Recombinant parathyroid hormone is taken as a daily self-administered injection. Three years of treatment "is a burden," Dr. Cosman acknowledged, but studies are now planned to see whether 3-6 months of treatment may be enough to have a significant, longterm impact. Studies also will assess whether the combination of rPTH with a bisphosphonate could have additive effects.

So far, rPTH has not been associated with major complications in humans. Data from rat studies suggest a link with osteogenic sarcoma, but the rats were given very, very high doses for their lifetimes," she said.

* Statins. There is now preliminary evidence that these lipid-lowering agents may be anabolic to bone. In vitro and rat studies suggest that lovastatin and simvastatin can increase bone formation rate and trabecular bone volume. The findings, published late last year by Dr. Gregory Mundy of the University of Texas, San Antonio, "have generated a lot of excitement," Dr. Cosman commented.

In June, three groups of investigators published retrospective studies suggesting that statin use was associated with a 45%-70% reduction in risk of fractures. But there have been no prospective, randomized, placebocontrol trials in humans yet.

The approved statins may not be the ideal statins, because most of them are first metabolized by the liver and have small concentrations in bone, she said.

* Anabolic Steroids. Overall, these agents have shown modest effects on bone. They appear to be no better than the available antiresorptive drugs.

Research on some of the older compounds was hindered by their masculinizing side effects, their association with lipid abnormalities and liver function abnormalities, and concern over their abuse potential. Short-term biochemical studies show that methyltestosterone combined with estrogen can maintain bone formation while inhibiting bone resorption, but so far there is no information on its effects on bone mass.

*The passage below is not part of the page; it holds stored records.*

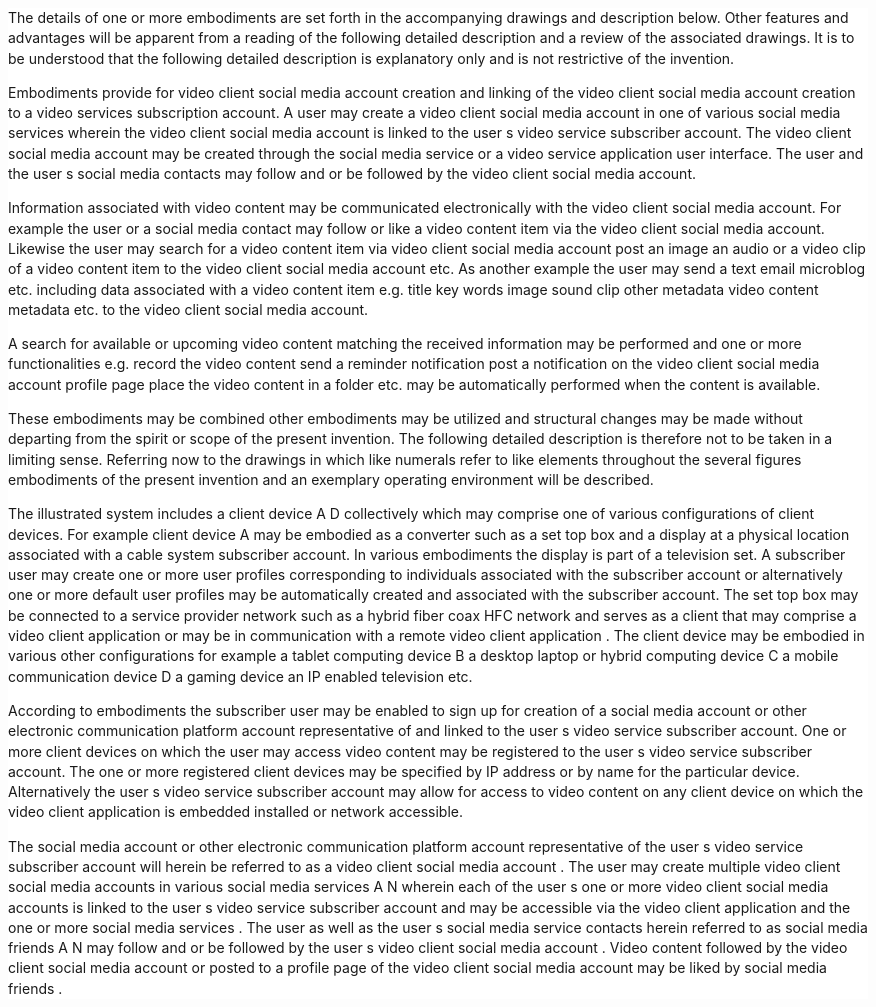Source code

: The details of one or more embodiments are set forth in the accompanying drawings and description below. Other features and advantages will be apparent from a reading of the following detailed description and a review of the associated drawings. It is to be understood that the following detailed description is explanatory only and is not restrictive of the invention.

Embodiments provide for video client social media account creation and linking of the video client social media account creation to a video services subscription account. A user may create a video client social media account in one of various social media services wherein the video client social media account is linked to the user s video service subscriber account. The video client social media account may be created through the social media service or a video service application user interface. The user and the user s social media contacts may follow and or be followed by the video client social media account.

Information associated with video content may be communicated electronically with the video client social media account. For example the user or a social media contact may follow or like a video content item via the video client social media account. Likewise the user may search for a video content item via video client social media account post an image an audio or a video clip of a video content item to the video client social media account etc. As another example the user may send a text email microblog etc. including data associated with a video content item e.g. title key words image sound clip other metadata video content metadata etc. to the video client social media account.

A search for available or upcoming video content matching the received information may be performed and one or more functionalities e.g. record the video content send a reminder notification post a notification on the video client social media account profile page place the video content in a folder etc. may be automatically performed when the content is available.

These embodiments may be combined other embodiments may be utilized and structural changes may be made without departing from the spirit or scope of the present invention. The following detailed description is therefore not to be taken in a limiting sense. Referring now to the drawings in which like numerals refer to like elements throughout the several figures embodiments of the present invention and an exemplary operating environment will be described.

The illustrated system includes a client device A D collectively which may comprise one of various configurations of client devices. For example client device A may be embodied as a converter such as a set top box and a display at a physical location associated with a cable system subscriber account. In various embodiments the display is part of a television set. A subscriber user may create one or more user profiles corresponding to individuals associated with the subscriber account or alternatively one or more default user profiles may be automatically created and associated with the subscriber account. The set top box may be connected to a service provider network such as a hybrid fiber coax HFC network and serves as a client that may comprise a video client application or may be in communication with a remote video client application . The client device may be embodied in various other configurations for example a tablet computing device B a desktop laptop or hybrid computing device C a mobile communication device D a gaming device an IP enabled television etc.

According to embodiments the subscriber user may be enabled to sign up for creation of a social media account or other electronic communication platform account representative of and linked to the user s video service subscriber account. One or more client devices on which the user may access video content may be registered to the user s video service subscriber account. The one or more registered client devices may be specified by IP address or by name for the particular device. Alternatively the user s video service subscriber account may allow for access to video content on any client device on which the video client application is embedded installed or network accessible.

The social media account or other electronic communication platform account representative of the user s video service subscriber account will herein be referred to as a video client social media account . The user may create multiple video client social media accounts in various social media services A N wherein each of the user s one or more video client social media accounts is linked to the user s video service subscriber account and may be accessible via the video client application and the one or more social media services . The user as well as the user s social media service contacts herein referred to as social media friends A N may follow and or be followed by the user s video client social media account . Video content followed by the video client social media account or posted to a profile page of the video client social media account may be liked by social media friends .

* Growth Hormone Axis Agents. Growth hormone deficiency reduces bone mass, which is improved with growth hormone administration.

But so far, study results in osteoporosis "have been disappointing," with increases in bone mass generally no greater than those seen with standard antiresorptive agents, Dr. Cosman said.

These agents do, however, increase lean body mass, which may cut the risk of falls among frail osteoporotic elderly patients.

* Fluoride. Observational studies show that fluoride can increase bone mass, but the quality of bone produced is "not totally normal," she noted, and it is unclear whether fluoride can actually reduce fractures.